Derrière le textile et l’habillement, on retrouve les produits agricoles pour lesquels les recettes des exportations ont été de US$ 42,8 millions contre US$ 26,5 millions en 2010. Les exportations de ces produits sous l’AGOA ont atteint US$ 11,2 millions contre US$ 6,8 millions en 2010. Maurice a également exporté pour US$ 8,2 millions (+7,9 %) de produits électroniques en 2011 dont US$ 2,7 millions selon les dispositions de l’AGOA.
Le USDC rapporte que les exportations mauriciennes de minéraux et métaux se sont élevées à US$ 33,4 millions en 2011 mais que ces exportations n’ont pas été effectuées sous l’AGOA.
Pour ce qui est de la balance commerciale entre Maurice et les États-Unis, les statistiques officielles indiquent qu’elle est nettement en faveur de Maurice : des exportations de US$ 250,5 millions contre des importations de US$ 41,3 millions. Par rapport à 2010, on remarque que le solde s’est encore amélioré pour Maurice. Les exportations américaines vers Maurice comprennent, entre autres, des produits chimiques (US$ 8,3 millions), électroniques (US$ 7,2 millions), de l’équipement de transport (US$ 5,4 millions) et des machines (US$ 5,2 millions).
Dans les milieux du gouvernement aussi bien que des exportateurs mauriciens, on attend avec impatience la confirmation du renouvellement du Third Country Fabric sous l’AGOA, disposition qui va expirer en septembre 2012. Le Third Country Fabric permet à un fabricant de produits d’habillement d’importer ses matières premières d’un pays tiers et de bénéficier d’un accès hors taxes aux États-Unis sur ses produits finis exportés.

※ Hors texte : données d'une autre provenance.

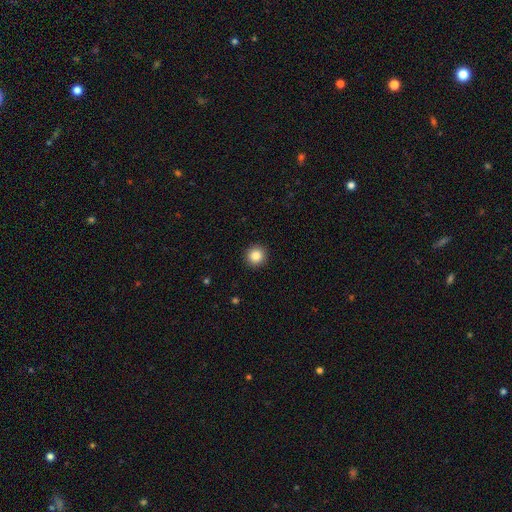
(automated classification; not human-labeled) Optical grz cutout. It shows a smooth galaxy with no disk features (86%) that is round (94%). Merging: none (93%).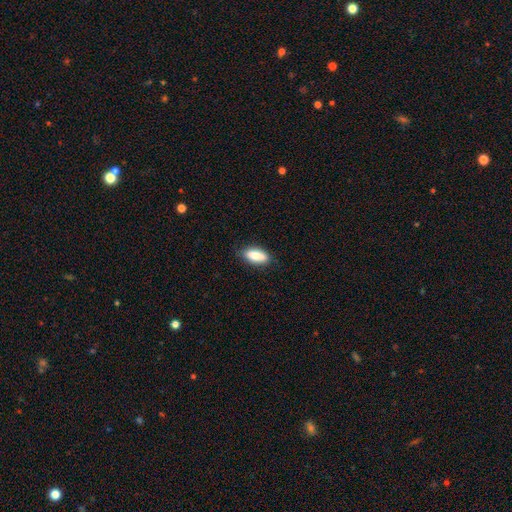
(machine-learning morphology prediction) Smooth or featured? Predicted: smooth (p=0.83). How rounded? Predicted: in between (p=0.79). Merging? Predicted: none (p=0.83).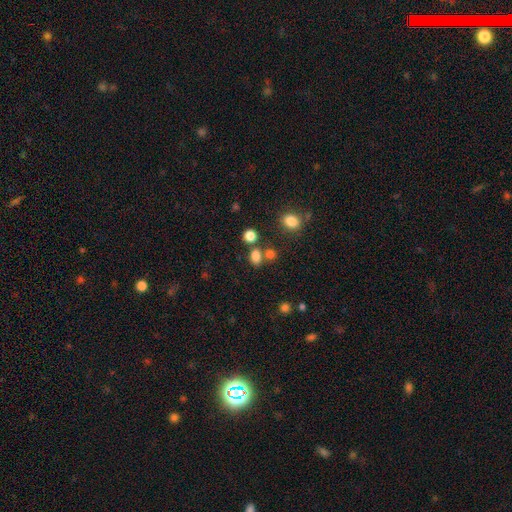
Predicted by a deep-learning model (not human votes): Smooth or featured? smooth (79%)
How rounded? in between (56%)
Merging? none (63%)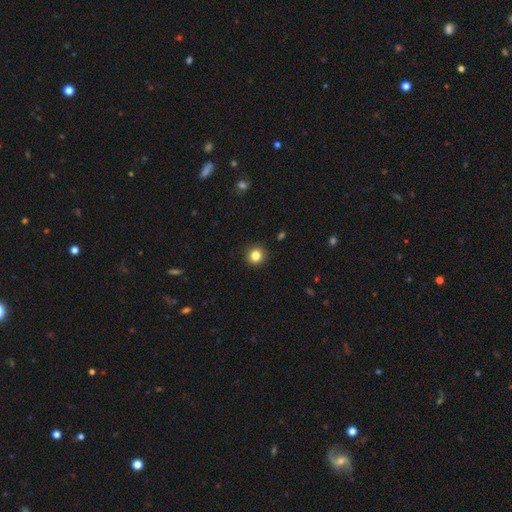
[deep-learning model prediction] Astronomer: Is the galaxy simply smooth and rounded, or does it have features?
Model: smooth — 83%.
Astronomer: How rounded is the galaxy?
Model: round — 94%.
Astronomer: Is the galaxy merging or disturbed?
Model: none — 93%.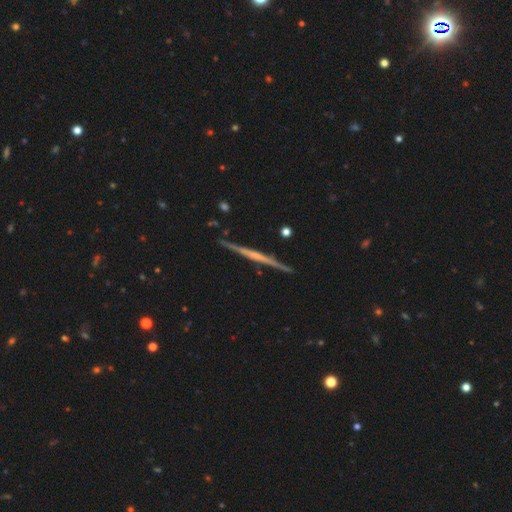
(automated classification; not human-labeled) Smooth or featured? Predicted: featured or disk (p=0.73). Edge-on disk? Predicted: yes (p=0.98). Edge-on bulge? Predicted: none (p=0.67). Merging? Predicted: none (p=0.89).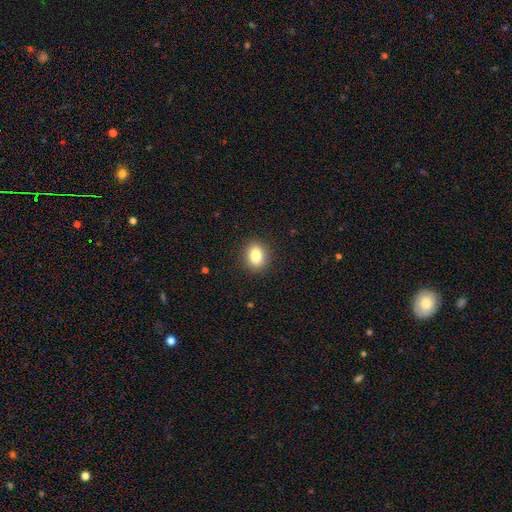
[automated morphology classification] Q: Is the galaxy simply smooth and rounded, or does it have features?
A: smooth — 83%.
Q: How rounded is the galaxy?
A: in between — 51%.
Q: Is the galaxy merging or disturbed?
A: none — 89%.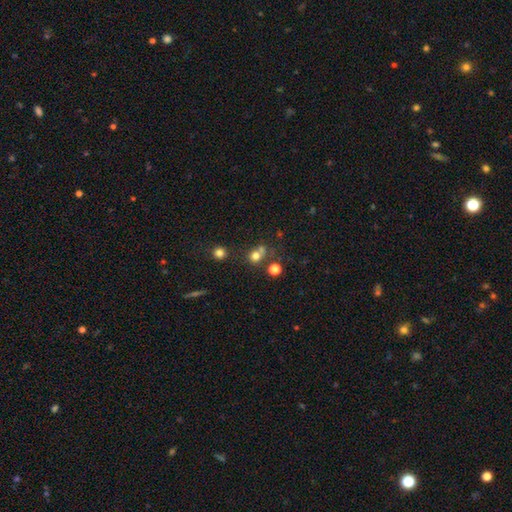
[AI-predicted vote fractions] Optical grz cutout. It shows a smooth galaxy with no disk features (72%) that is round (79%). Merging: none (50%).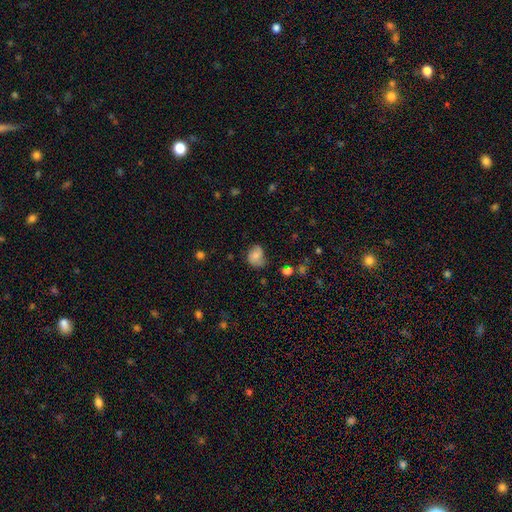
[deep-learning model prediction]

Intervenant à l’assemblée générale annuelle de la Mauritius Chamber of Commerce and Industry (MCCI), le ministre des Affaires étrangères et du Commerce international Arvin Boolell avait indiqué que Maurice bénéficie du soutien total de l’administration américaine, du US Trade Representative et des législateurs pour l’extension du Third Country Fabric. « Our lobbyist in Washington is working with US legislators to index our request to an appropriate trade legislative vehicle, perhaps the CAFTA Bill in the pipeline, for an early adoption of same », avait annoncé le ministre Boolell. En fait, le texte de loi portant sur le renouvellement du Third Country Fabric a été introduit au Congrès américain mais les législateurs essayent de trouver un moyen approprié, soit un ensemble de textes de loi, pour pouvoir obtenir son adoption par les membres du Congrès.
Le ministre des Affaires étrangères et du Commerce international a par ailleurs annoncé que Maurice et les États-Unis souhaitent conclure un accord de facilitation des échanges commerciaux, de manière à mettre en place un « broader competitiveness agenda » qui aiderait à réduire le coût des affaires et à faciliter les opérations commerciales. Les deux parties étudieraient les possibilités d’élimination des barrières non tarifaires, l’introduction d’un système d’information qui améliorerait la transparence dans les transactions commerciales et la création d’une Mauritius Food Safety Agency qui sera la seule autorité à exercer un contrôle sur tout ce qui a trait à la sécurité alimentaire.